Two Saturdays ago, in a highly anticipated clash between Ateneo High School and De La Salle Zobel (that was won by the Junior Archers 2-0), Smit angrily pulled aside attacking midfielder Augustus Aguirre and gave him a mild slap (or tap in the face) when he engaged in trash talking. To the outsider it may be a harsh form of reprimand, but if they saw what happened on the bench moments after Aguirre was pulled out for a job well done, the player and the coach were laughing and smiling. “Coach just wants us to play the game the right way,” said the Junior Archer.

Mariel Benitez who played on four champion teams for La Salle tells of the time between graduating from Woodrose and going to La Salle. “I was on vacation in the States. Coach called me and said I better be in shape when I got back. Being frightened of him, it took me a couple of months to muster the courage to face him.
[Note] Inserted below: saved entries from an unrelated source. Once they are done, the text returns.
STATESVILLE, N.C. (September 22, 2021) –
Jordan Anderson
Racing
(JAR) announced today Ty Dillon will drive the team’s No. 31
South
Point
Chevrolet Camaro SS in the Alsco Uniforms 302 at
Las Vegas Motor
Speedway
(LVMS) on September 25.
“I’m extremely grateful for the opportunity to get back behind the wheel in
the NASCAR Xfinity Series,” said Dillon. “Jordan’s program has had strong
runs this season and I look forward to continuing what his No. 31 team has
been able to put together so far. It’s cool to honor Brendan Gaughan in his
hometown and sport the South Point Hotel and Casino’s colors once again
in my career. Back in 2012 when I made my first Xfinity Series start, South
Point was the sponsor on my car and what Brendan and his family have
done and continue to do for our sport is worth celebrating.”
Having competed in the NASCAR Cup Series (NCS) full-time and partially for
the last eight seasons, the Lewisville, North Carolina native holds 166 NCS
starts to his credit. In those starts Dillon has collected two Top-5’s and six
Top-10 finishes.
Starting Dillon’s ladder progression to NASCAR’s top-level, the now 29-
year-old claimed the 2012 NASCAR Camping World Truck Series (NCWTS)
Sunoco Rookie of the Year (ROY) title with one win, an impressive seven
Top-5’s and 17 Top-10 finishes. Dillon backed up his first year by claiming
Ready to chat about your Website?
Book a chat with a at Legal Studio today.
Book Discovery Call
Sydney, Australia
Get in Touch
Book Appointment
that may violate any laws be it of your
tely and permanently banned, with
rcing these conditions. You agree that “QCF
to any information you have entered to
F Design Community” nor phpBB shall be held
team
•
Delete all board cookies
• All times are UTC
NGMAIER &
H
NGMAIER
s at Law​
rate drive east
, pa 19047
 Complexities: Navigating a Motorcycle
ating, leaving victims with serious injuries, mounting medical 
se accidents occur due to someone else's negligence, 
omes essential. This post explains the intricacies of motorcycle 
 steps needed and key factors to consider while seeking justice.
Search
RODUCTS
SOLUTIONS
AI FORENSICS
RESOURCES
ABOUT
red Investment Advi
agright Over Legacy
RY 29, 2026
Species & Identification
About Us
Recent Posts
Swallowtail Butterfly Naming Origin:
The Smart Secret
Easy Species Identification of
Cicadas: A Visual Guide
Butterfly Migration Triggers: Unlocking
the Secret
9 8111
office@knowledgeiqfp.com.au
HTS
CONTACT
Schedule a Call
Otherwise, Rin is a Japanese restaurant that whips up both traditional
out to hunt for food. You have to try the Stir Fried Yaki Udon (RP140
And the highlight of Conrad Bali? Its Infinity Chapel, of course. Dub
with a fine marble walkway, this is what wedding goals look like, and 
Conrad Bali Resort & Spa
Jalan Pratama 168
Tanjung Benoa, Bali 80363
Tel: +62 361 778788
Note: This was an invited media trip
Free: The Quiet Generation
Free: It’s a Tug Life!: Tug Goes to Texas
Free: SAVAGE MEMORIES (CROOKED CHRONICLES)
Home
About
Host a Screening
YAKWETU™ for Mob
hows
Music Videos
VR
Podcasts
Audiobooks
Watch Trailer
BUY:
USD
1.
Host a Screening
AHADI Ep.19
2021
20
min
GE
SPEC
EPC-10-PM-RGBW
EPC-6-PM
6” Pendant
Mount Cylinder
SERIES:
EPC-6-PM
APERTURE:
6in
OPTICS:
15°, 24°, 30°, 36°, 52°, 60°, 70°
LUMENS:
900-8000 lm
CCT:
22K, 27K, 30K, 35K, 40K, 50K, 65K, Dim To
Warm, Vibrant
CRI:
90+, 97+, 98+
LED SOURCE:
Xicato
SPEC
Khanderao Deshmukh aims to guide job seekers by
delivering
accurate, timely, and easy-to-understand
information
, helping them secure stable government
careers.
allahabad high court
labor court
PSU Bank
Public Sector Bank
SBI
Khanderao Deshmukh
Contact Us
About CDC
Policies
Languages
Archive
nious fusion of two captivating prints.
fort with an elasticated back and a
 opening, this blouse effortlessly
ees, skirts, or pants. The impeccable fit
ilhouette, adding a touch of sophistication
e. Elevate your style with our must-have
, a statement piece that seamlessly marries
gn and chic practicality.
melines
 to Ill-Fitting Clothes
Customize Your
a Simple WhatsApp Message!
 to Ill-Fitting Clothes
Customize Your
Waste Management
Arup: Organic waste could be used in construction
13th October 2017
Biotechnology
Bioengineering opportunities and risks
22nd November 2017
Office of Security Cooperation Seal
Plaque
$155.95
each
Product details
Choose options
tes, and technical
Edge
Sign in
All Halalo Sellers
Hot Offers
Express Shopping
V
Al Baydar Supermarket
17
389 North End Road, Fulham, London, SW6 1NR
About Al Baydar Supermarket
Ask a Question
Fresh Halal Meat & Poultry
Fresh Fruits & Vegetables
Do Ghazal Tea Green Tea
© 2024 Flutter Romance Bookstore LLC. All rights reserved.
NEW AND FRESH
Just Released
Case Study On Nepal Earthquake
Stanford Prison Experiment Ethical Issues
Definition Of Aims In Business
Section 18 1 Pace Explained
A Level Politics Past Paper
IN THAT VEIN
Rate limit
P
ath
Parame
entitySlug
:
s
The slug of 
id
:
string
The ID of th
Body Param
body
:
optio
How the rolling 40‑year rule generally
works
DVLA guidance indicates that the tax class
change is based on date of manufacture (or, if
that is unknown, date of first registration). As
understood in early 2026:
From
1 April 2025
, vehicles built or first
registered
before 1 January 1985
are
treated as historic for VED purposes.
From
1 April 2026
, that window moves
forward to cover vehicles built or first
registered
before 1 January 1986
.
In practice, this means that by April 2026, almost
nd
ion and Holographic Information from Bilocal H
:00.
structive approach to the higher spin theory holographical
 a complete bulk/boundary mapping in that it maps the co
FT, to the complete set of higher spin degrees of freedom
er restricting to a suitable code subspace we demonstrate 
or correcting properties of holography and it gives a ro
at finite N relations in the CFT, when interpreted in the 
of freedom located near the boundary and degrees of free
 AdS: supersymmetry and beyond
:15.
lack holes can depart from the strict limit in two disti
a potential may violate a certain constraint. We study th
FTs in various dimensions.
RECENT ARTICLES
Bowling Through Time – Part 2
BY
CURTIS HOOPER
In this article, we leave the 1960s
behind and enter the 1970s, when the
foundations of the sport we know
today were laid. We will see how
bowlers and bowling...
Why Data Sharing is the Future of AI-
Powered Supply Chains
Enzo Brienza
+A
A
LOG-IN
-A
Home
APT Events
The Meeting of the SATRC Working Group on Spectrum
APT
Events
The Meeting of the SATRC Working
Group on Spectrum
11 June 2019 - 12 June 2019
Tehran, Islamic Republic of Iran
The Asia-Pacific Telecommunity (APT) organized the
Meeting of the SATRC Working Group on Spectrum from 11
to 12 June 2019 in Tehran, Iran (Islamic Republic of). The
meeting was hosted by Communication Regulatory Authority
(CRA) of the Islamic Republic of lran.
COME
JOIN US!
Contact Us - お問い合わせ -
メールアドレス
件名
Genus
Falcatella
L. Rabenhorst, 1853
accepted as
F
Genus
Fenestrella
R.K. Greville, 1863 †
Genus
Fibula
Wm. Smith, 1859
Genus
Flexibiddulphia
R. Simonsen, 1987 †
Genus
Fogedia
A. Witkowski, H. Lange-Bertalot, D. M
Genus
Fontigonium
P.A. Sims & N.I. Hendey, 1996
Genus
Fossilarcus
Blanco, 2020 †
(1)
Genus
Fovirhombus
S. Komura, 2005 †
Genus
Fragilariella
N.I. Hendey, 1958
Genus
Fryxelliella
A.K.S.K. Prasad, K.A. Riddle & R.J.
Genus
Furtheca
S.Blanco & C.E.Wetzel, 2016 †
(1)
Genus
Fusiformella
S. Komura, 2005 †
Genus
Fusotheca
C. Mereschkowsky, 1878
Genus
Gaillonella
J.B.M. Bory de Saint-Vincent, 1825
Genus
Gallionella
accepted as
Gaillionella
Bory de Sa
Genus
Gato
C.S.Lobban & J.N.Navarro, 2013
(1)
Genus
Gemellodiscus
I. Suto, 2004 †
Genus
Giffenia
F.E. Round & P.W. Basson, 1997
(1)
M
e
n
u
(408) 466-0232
But I guess, the one thing I will never forget was when we lost to FEU in the championship and he brought us together and said that he really loved us and because he knew we gave it our all.”

Jolo Peralta who plays the midfield for Ateneo admits to feeling intimidated when he played for the coach in the National Capital Region youth team. “I was afraid. Really afraid,” says Peralta. “But it was an honor to play for him.”